*Given text*.
Segment Open
Analysts polled by Thomson Reuters expect retail giant Wal-Mart to post another quarter of stronger earnings. Same-store sales in the company's key U.S. stores have improved in the prior three quarters. However, Wal-Mart's recent gains come as its core lower-income customers are grappling with high gasoline prices and a still-soft jobs market that have moved many consumers to keep a tight watch on spending.
In the teen retail space, Abercrombie, normally an edgy bellwether for the group, earlier this month projected very soft second-quarter and full-year earnings, while smaller rival Aeropostale lowered its guidance for the quarter. Both companies were hurt by fashion misses, and inventory backup and slow sales led to heavy discounting at Abercombie.
Hi-Crush Partners to Begin Trading in the Week Ahead
Monocrystalline sand producer Hi-Crush Partners LP is expected to go public in the week ahead, with units scheduled to price Wednesday.
The company has said it expects to offer 11.3 million common units between $19 and $21 each in its IPO, which was first filed in July.
Segment Closed
*Extracted data*.
Segment Open
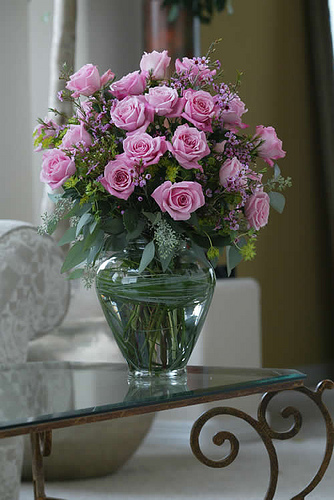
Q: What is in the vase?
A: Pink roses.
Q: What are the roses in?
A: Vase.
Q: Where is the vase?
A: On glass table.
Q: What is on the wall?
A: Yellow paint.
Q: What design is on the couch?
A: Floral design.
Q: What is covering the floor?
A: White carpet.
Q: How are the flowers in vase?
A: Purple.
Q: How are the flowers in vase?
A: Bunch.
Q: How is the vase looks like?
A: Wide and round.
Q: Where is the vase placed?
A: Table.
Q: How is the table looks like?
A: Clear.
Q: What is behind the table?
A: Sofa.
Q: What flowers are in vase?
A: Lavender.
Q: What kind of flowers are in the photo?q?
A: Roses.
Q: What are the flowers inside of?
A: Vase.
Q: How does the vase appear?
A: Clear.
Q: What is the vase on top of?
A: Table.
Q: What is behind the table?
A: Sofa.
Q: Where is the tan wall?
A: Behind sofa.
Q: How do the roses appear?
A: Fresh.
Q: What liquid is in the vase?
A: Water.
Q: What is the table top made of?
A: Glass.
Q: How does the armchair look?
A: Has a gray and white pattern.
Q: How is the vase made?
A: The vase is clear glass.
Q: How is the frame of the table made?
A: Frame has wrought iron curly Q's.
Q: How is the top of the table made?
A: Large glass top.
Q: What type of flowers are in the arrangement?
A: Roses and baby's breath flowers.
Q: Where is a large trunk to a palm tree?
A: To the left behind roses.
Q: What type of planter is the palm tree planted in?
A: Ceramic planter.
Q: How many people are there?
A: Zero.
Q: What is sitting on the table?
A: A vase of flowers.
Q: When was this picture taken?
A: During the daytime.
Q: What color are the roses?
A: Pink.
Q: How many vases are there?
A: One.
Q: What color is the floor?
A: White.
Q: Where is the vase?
Segment Closed
*Activity*.
Extend the market preview about retail earnings and the Hi-Crush Partners IPO above, picking up after its final sentence.

*Written reply*.
Hi-Crush's reserves consist of sand primarily from Wisconsin--where it is based--and other parts of the upper Midwest U.S. region. It said the demand for its sand, which is used as a "proppant" to enhance recovery rates of hydrocarbons, increased at an annual rate of 28% from 2006 to 2011.
The company plans to list its units on the New York Stock Exchange under the symbol HCLP.
Economy in the Week Ahead
A full calendar next week will cover U.S. reports on home-building, shopping, manufacturing, inflation and consumer sentiment. The most important of these are likely to be reports that give early glimpses at August activity.
Markets will examine factory reports from two regional Federal Reserve district banks on Wednesday and Thursday for timely readings of the economy. Because the surveys are done by various Fed banks to cover the concurrent month, financial markets pay attention to them for a timely read on the economy.
Economic Reports to Watch in the Week Ahead
• On Wednesday, the New York Fed will release its Empire State Survey. The median forecast of economists surveyed by Dow Jones Newswires is that the top-line business conditions index will weaken to 6.0 this month from 7.39 in July.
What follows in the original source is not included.